Git simulation harness code lives in src/sim_git_scan/ with shared primitives in src/sim/.

Component Location Purpose
Git Scenario Schema src/sim_git_scan/scenario.rs Repo model + artifact bytes schema for deterministic Git scenarios
Git Scenario Generator src/sim_git_scan/generator.rs Synthetic Git repo generator for bounded random tests
Git Runner src/sim_git_scan/runner.rs Deterministic stage runner and failure taxonomy
Git Trace Ring src/sim_git_scan/trace.rs Bounded trace buffer for Git simulation replay
Git Artifact Schema src/sim_git_scan/artifact.rs Reproducible artifact format for Git sim failures
Git Fault Plan src/sim_git_scan/fault.rs Deterministic fault injection plan keyed by logical Git resources
Git Replay src/sim_git_scan/replay.rs Load + replay .case.json artifacts deterministically
Git Minimizer src/sim_git_scan/minimize.rs Deterministic shrink passes for failing Git artifacts
Git Persist Store src/sim_git_scan/persist.rs Two-phase persistence simulation with fault injection
Sim Commit Graph src/sim_git_scan/commit_graph.rs In-memory commit-graph adapter for deterministic commit walks
Sim Start Set src/sim_git_scan/start_set.rs Start set + watermark adapters for simulated refs
Sim Tree Source src/sim_git_scan/tree_source.rs Tree-source adapter that encodes semantic trees into raw bytes
Sim Pack Bytes src/sim_git_scan/pack_bytes.rs In-memory pack bytes and pack-view adapter
Sim Pack I/O src/sim_git_scan/pack_io.rs External base resolver over in-memory pack bytes
SimExecutor src/sim/executor.rs Shared deterministic executor used for schedule control

Scheduler Simulation Harness (scheduler-sim feature)

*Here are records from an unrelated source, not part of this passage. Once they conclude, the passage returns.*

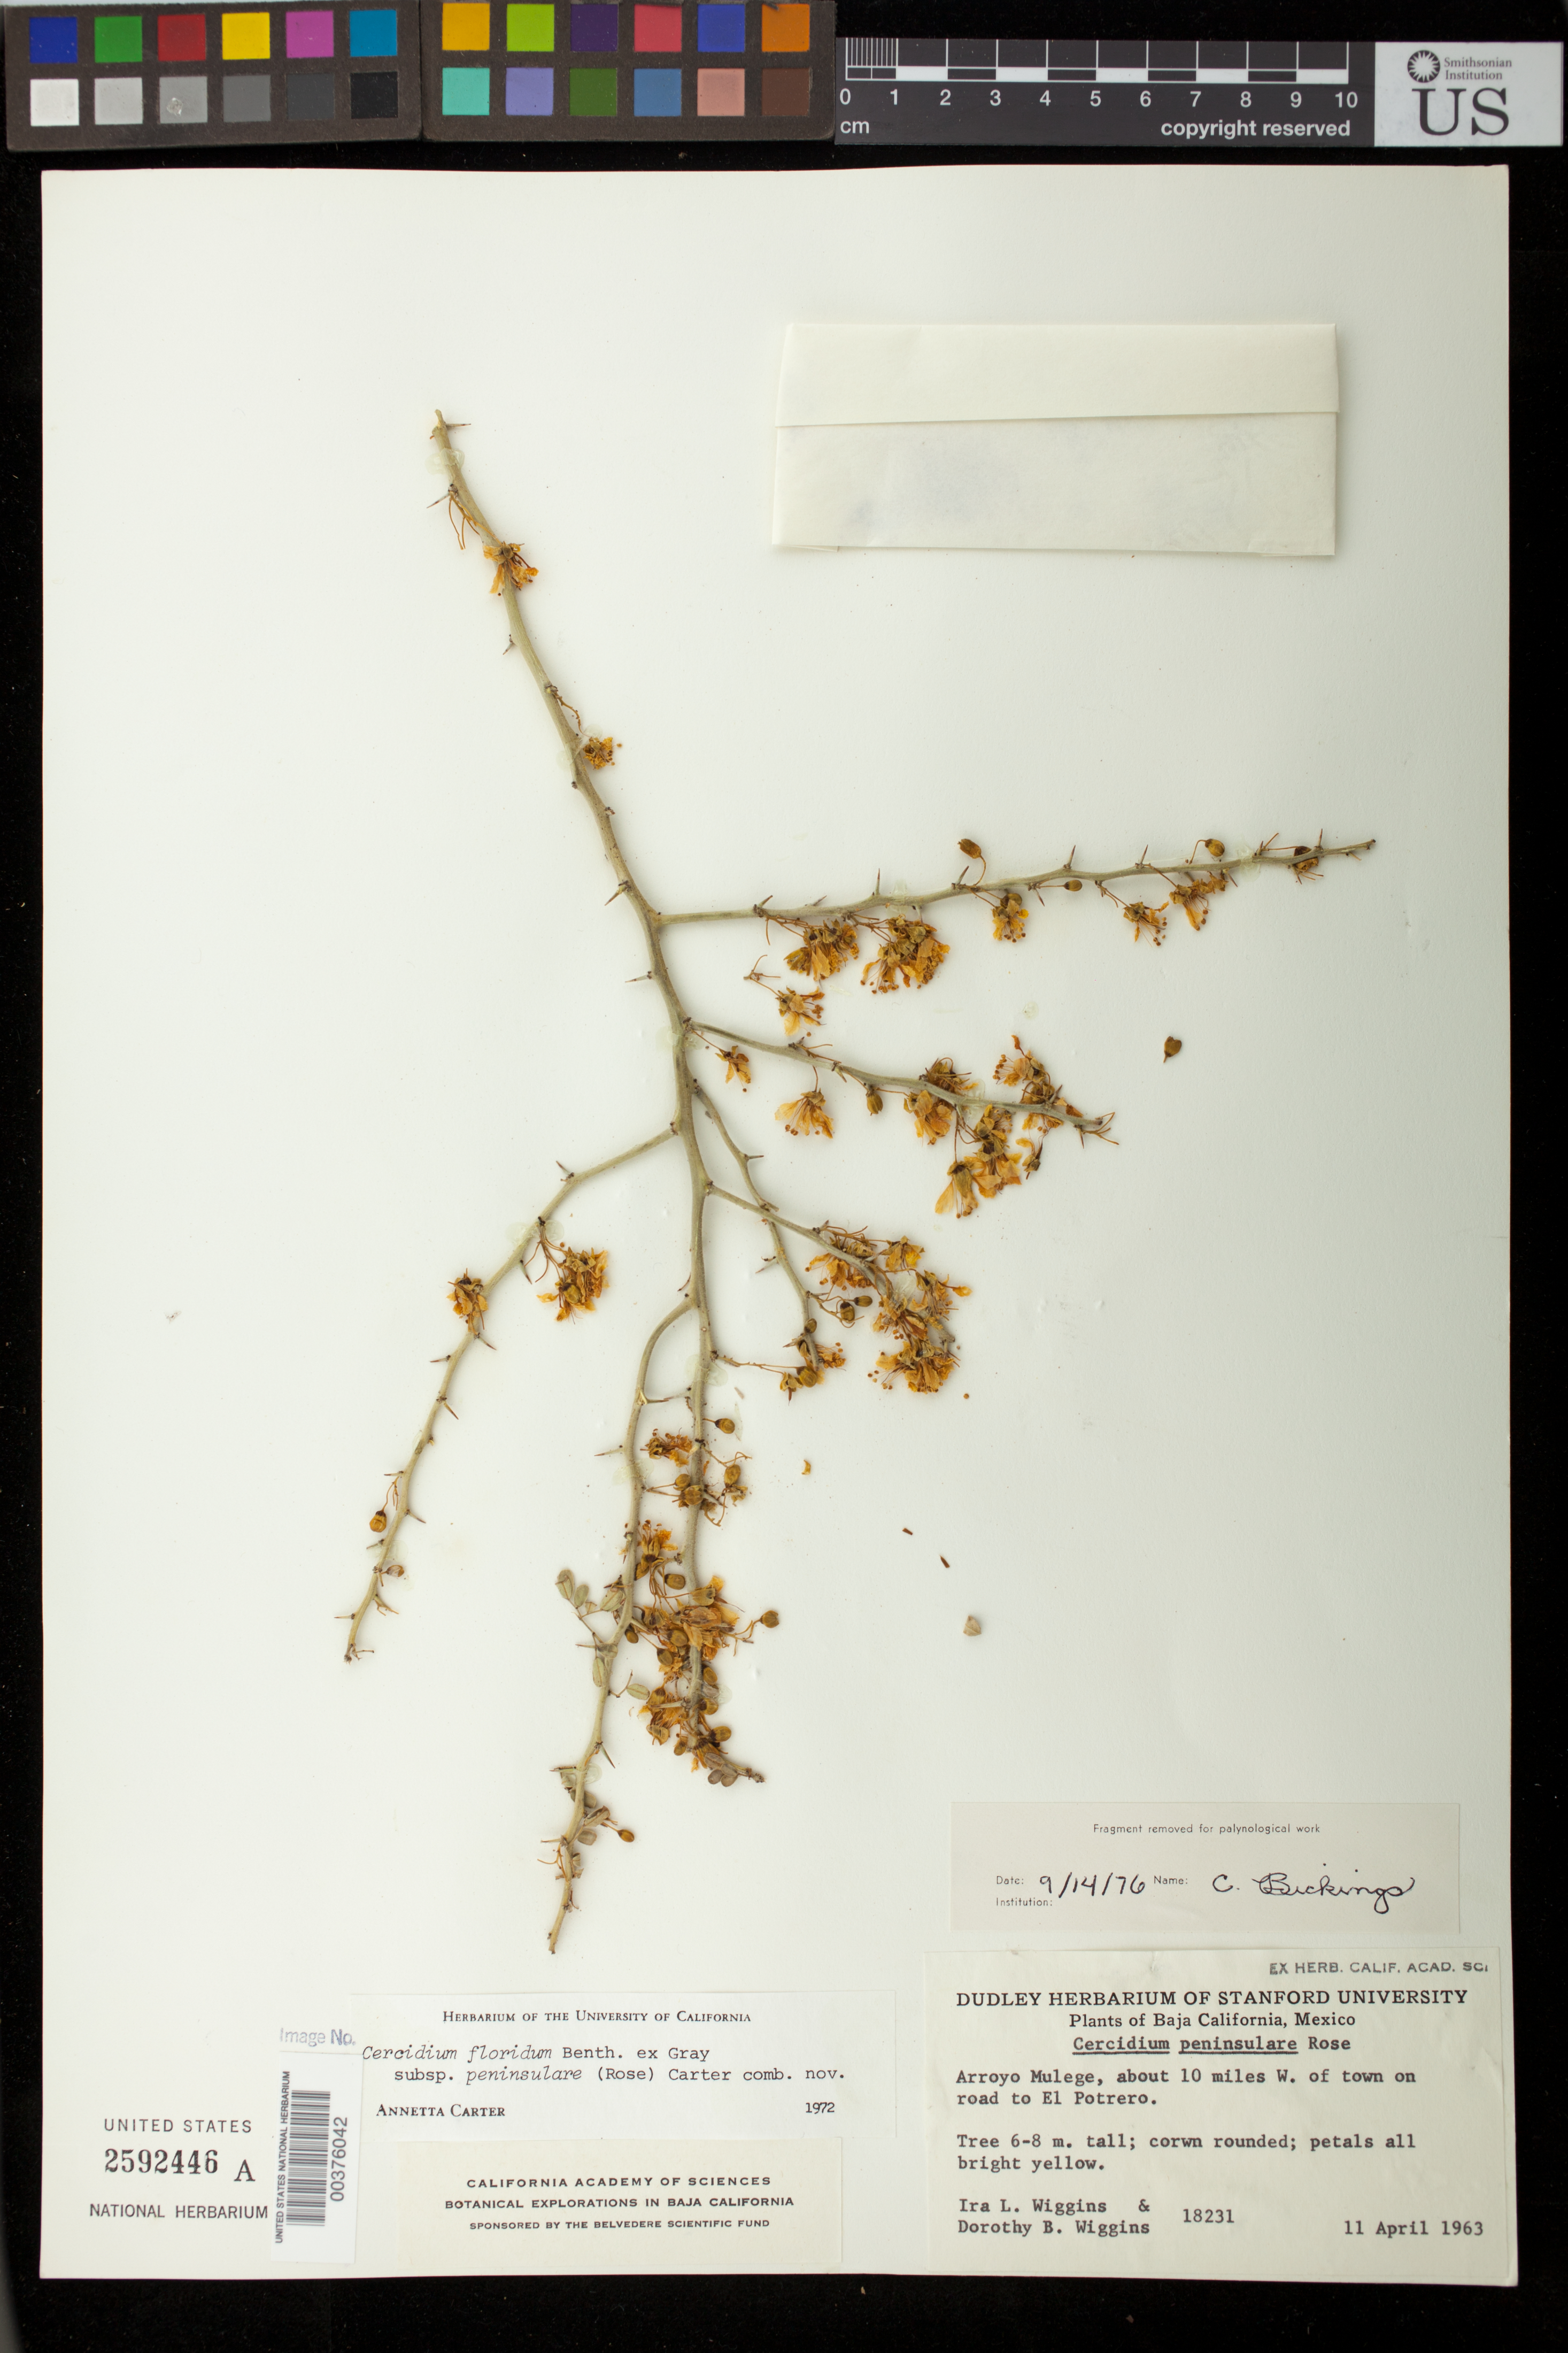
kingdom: Plantae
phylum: Tracheophyta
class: Magnoliopsida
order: Fabales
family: Fabaceae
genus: Parkinsonia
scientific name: Parkinsonia florida subsp. peninsulare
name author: (Rose) J.E. Hawkins & Felger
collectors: I. L. Wiggins & D. B. Wiggins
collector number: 18231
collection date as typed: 11 Apr 1963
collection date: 1963-04-11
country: Mexico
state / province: Baja California Sur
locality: Arroyo Mulege, about 10 miles W. of town on road to El Potrero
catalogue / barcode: US 2592446A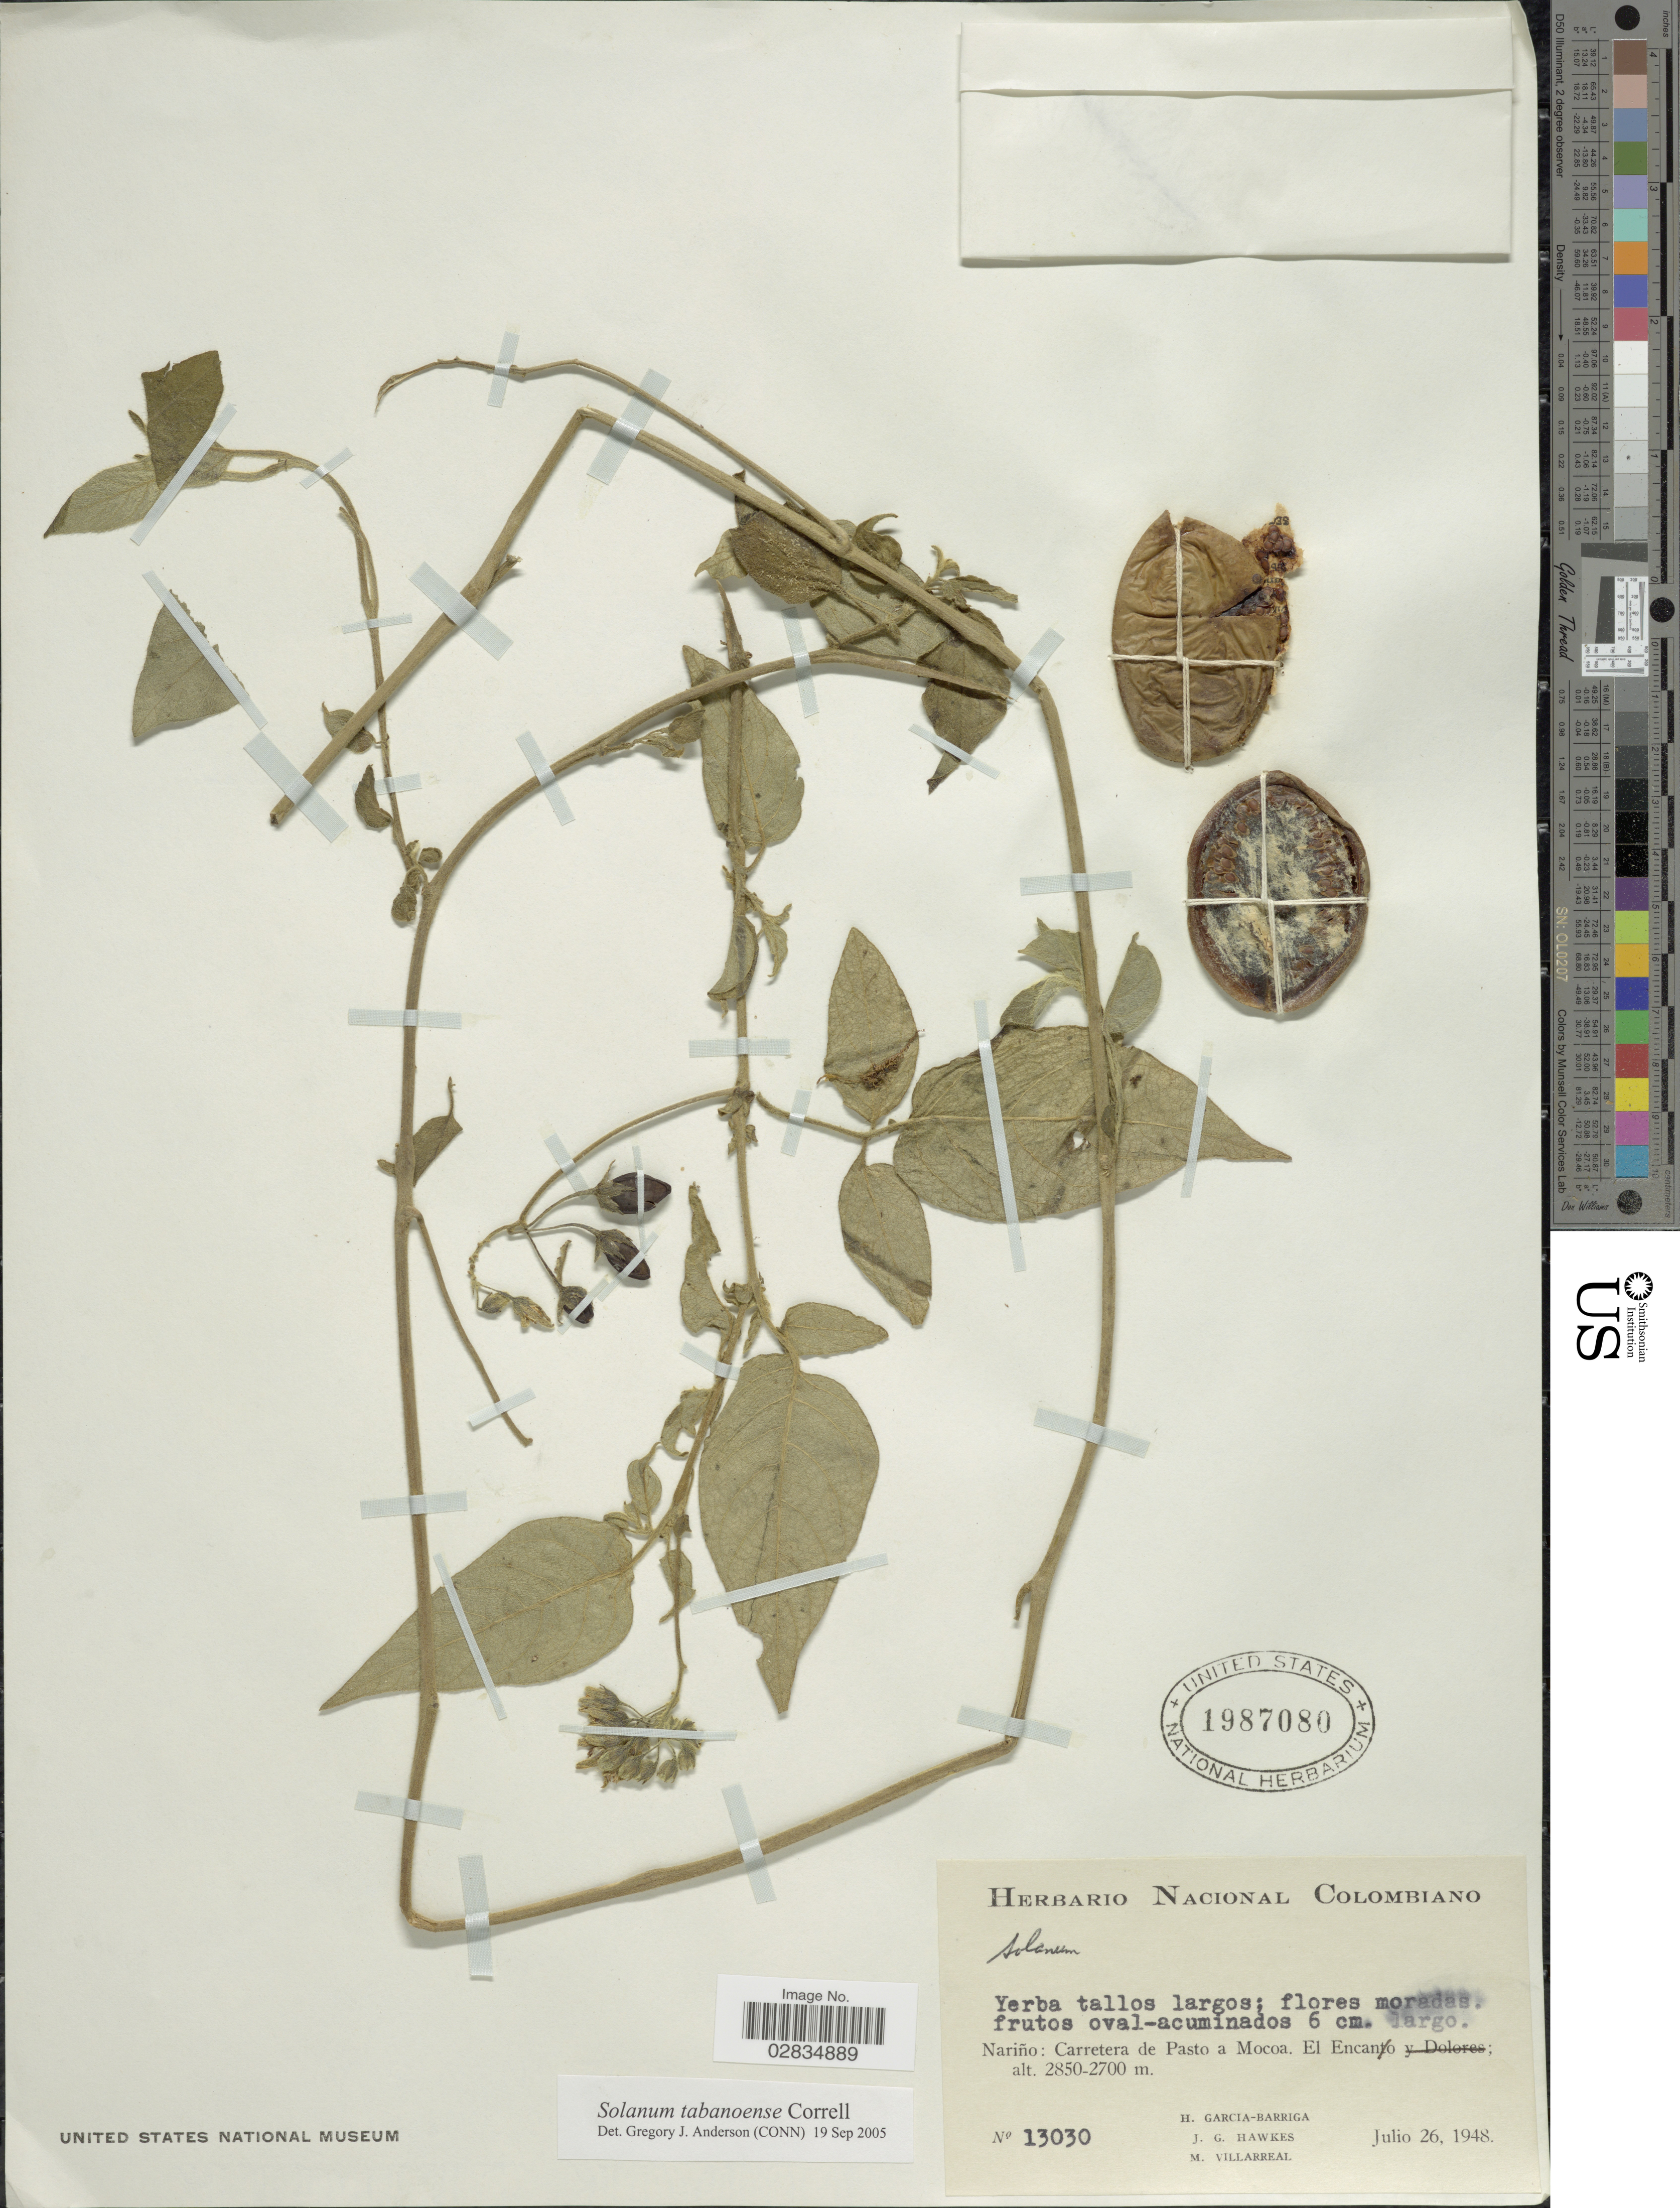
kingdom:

Scheduler harness code lives in src/scheduler/sim_executor_harness.rs.

Component Location Purpose
Scheduler Sim Harness src/scheduler/sim_executor_harness.rs Deterministic executor model for scheduler interleaving tests
Scheduler Sim Task VM src/scheduler/sim_executor_harness.rs Bytecode VM driving scheduler-only task effects in simulation
Scheduler Sim Resources src/scheduler/sim_executor_harness.rs Deterministic resource accounting for permits/budgets in simulation

Data Flow

  1. Input: CLI parses scan fs/scan git and builds unified config
  2. Dispatch: Unified orchestrator routes to parallel_scan_dir or run_git_scan
  3. FS Discovery: IterWalker discovers files and scan_local assigns work to workers
  4. Scanning: Workers read overlap-aware chunks, run Engine, dedupe overlap findings, and apply cross-rule winner selection (keeping the highest-confidence rule per location)
  5. Output: Findings stream through EventSink implementations to stdout
  6. Persistence: When enabled (--persist-findings), post-dedupe findings are emitted to a StoreProducer backend (default: SQLite star-schema with WAL mode); run-level loss accounting is recorded at scan end
  7. Memory: Scheduler/runtime buffer pools and engine scratch structures are reused per run

Design Principles

  • Anchor-first: anchors keep regex work bounded to likely windows.
  • Deterministic memory: fixed-capacity pools and rings make memory usage explicit and predictable.
  • Streaming decode: transforms decode incrementally with budgets, so a single file cannot blow up CPU or memory.
  • Correctness over cleverness: gates may allow false positives, but they never skip possible true matches; correctness is preserved by design.